Hakowanie Kodu Da Vinci - Alternatywny Widok

Hakowanie Kodu Da Vinci - Alternatywny Widok
Hakowanie Kodu Da Vinci - Alternatywny Widok

Wideo: Hakowanie Kodu Da Vinci - Alternatywny Widok

Wideo: Hakowanie Kodu Da Vinci - Alternatywny Widok
Wideo: доктор лэнгдон находит священный Грааль)Код да Винчи) 2024, Październik
Anonim

Archeolog, historyk, profesor, specjalista od sztuki starożytnej Rosji i Bizancjum Oleg Uljanow opowiedział Marii Bacheninie o Leonardzie da Vinci, jego poszukiwaniach boskich, romantycznych związków i zagadce „La Giocondy”.

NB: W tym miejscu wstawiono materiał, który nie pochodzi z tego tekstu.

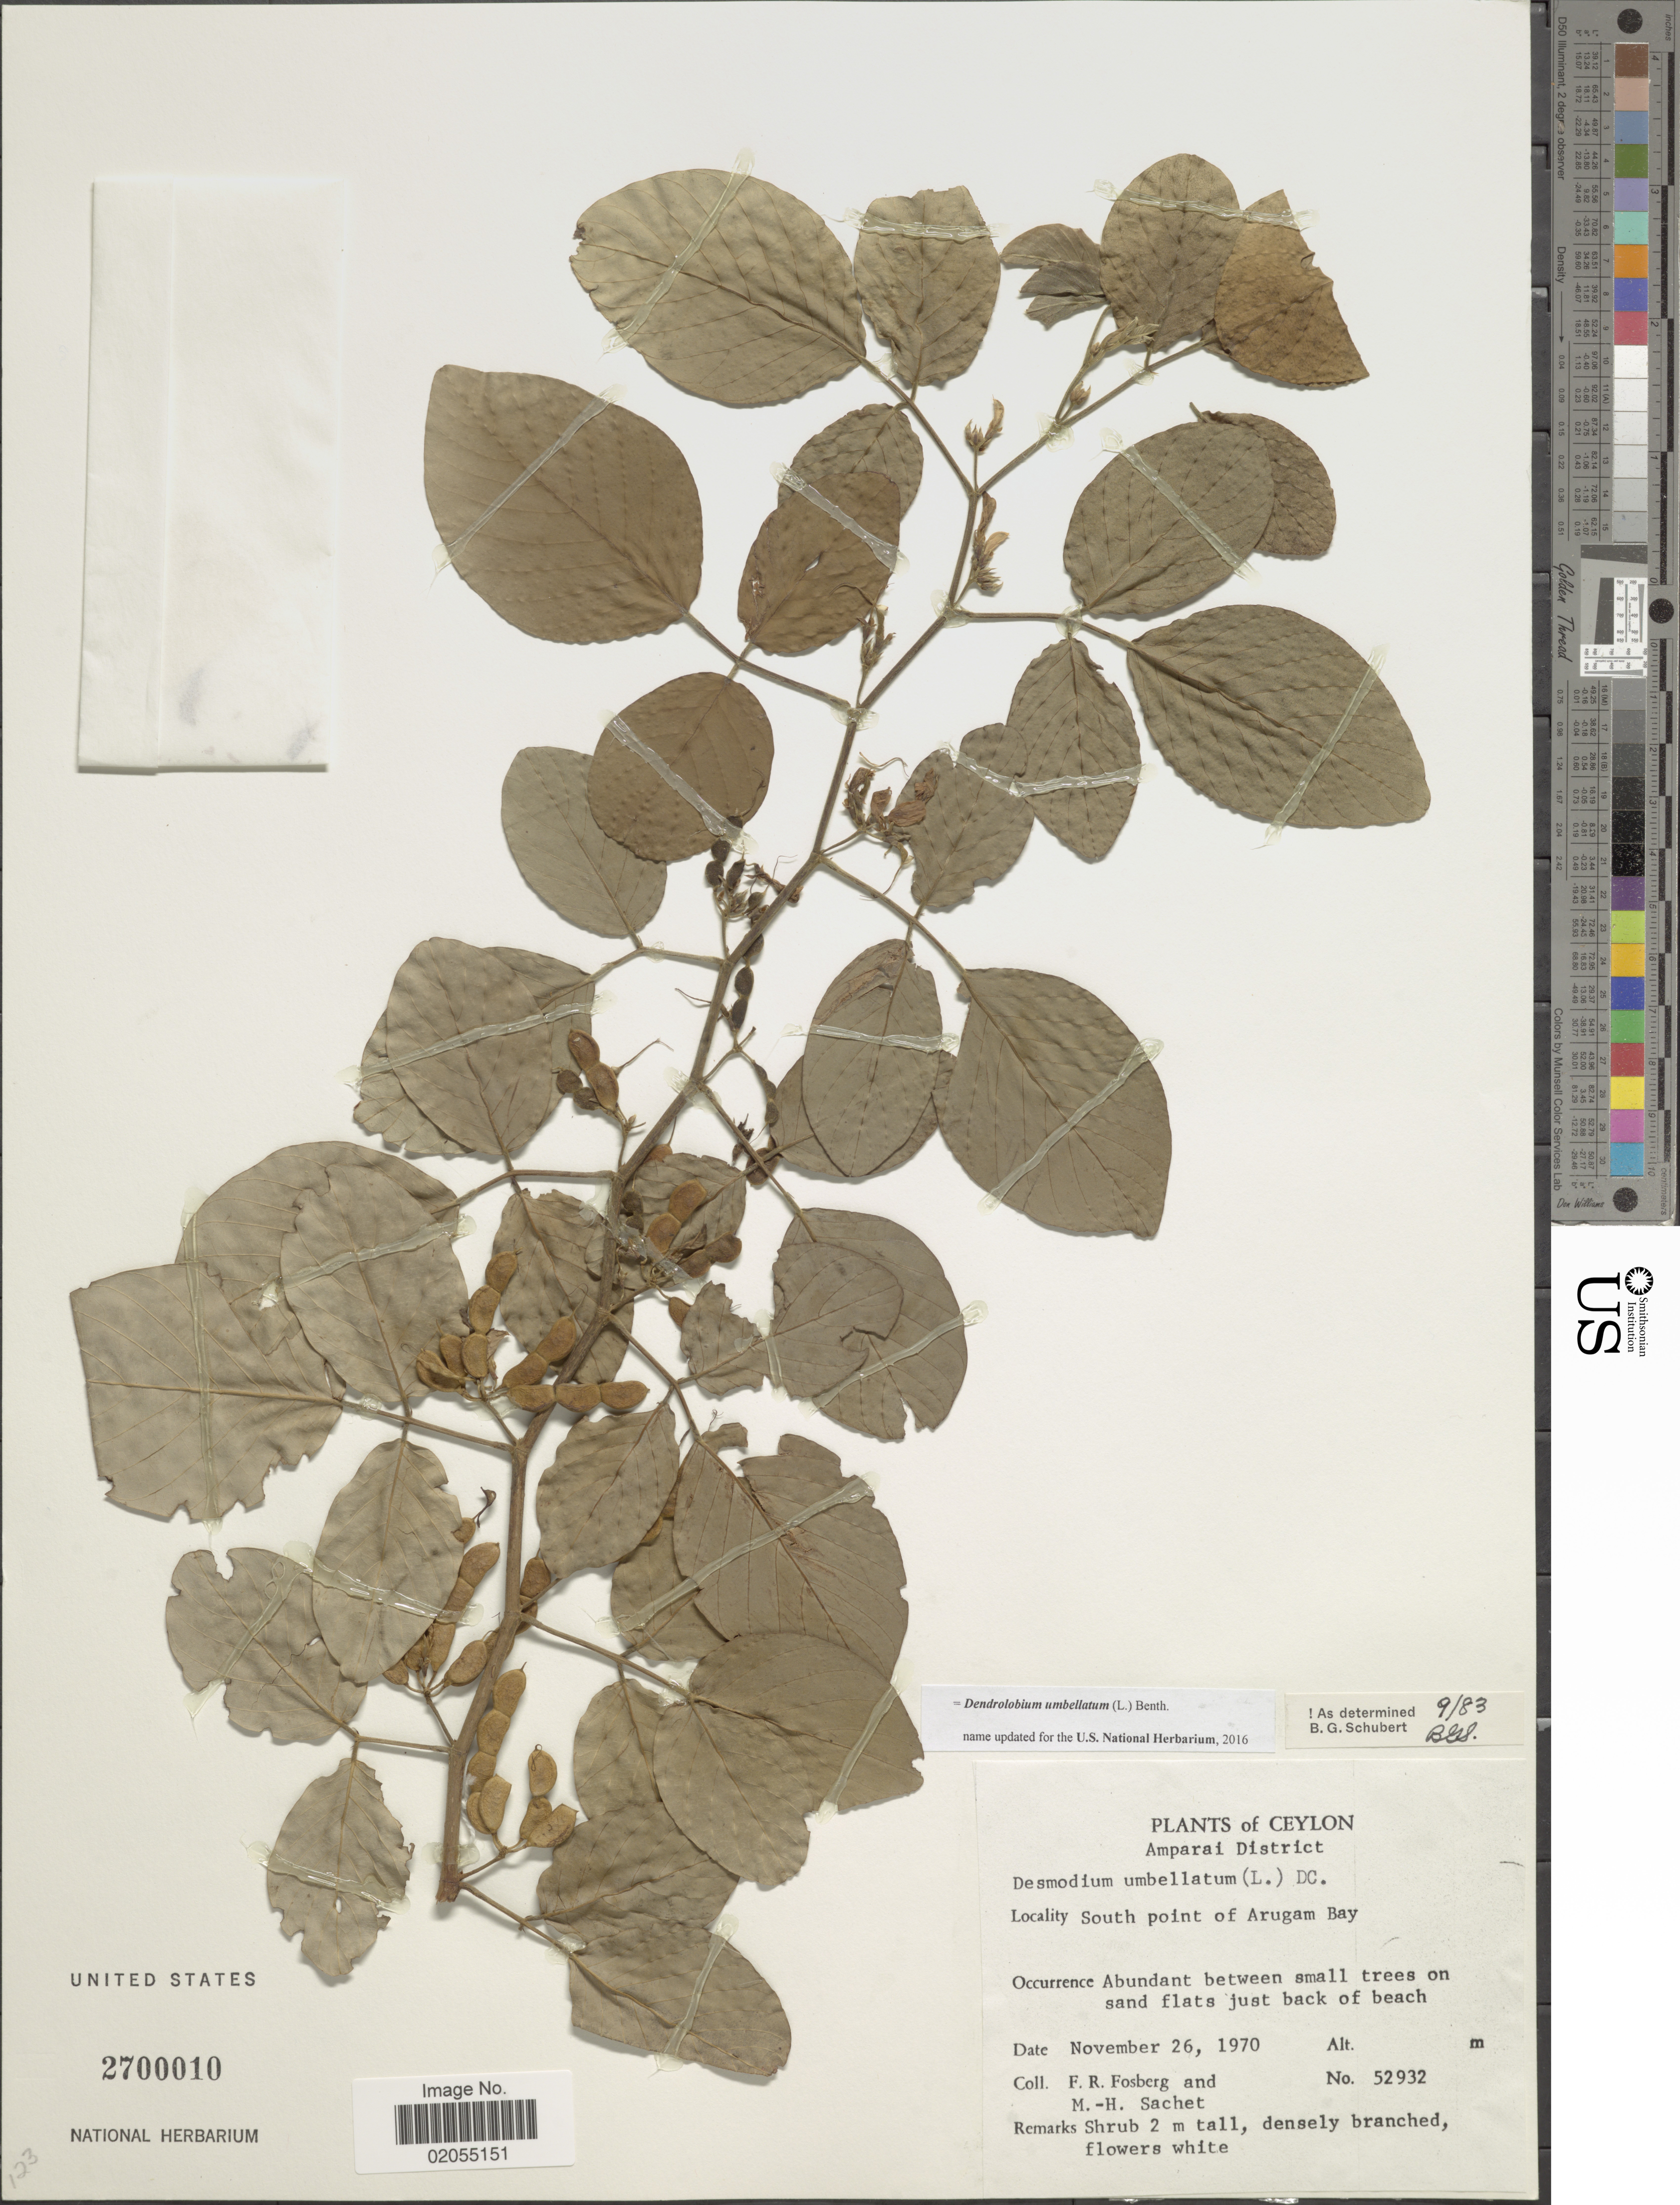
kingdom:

M. B.: Mamy gościa, który pracował w Watykańskiej Bibliotece Apostolskiej w 1996 roku na zaproszenie spowiednika Papieża Jana Pawła II. Witaj!

OU: Dobry wieczór!

M. B.: Powiedziałem dziś trochę bezczelnie temat, bo mamy mniej niż 60 minut - życie i dzieło Leonarda da Vinci. Nawet trochę się boję, bo dziś, po przygotowaniu się do tego programu, mam wrażenie, że jestem rówieśnikiem tego geniusza. Całkowicie pogrążyłem się w tej ilości informacji. W jaki sposób nawiązałeś kontakt z Leonardo da Vinci podczas pobytu w Watykanie? Miałeś dostęp do takich rzeczy, których my, zwykli śmiertelnicy, nie ma nawet w muzeach.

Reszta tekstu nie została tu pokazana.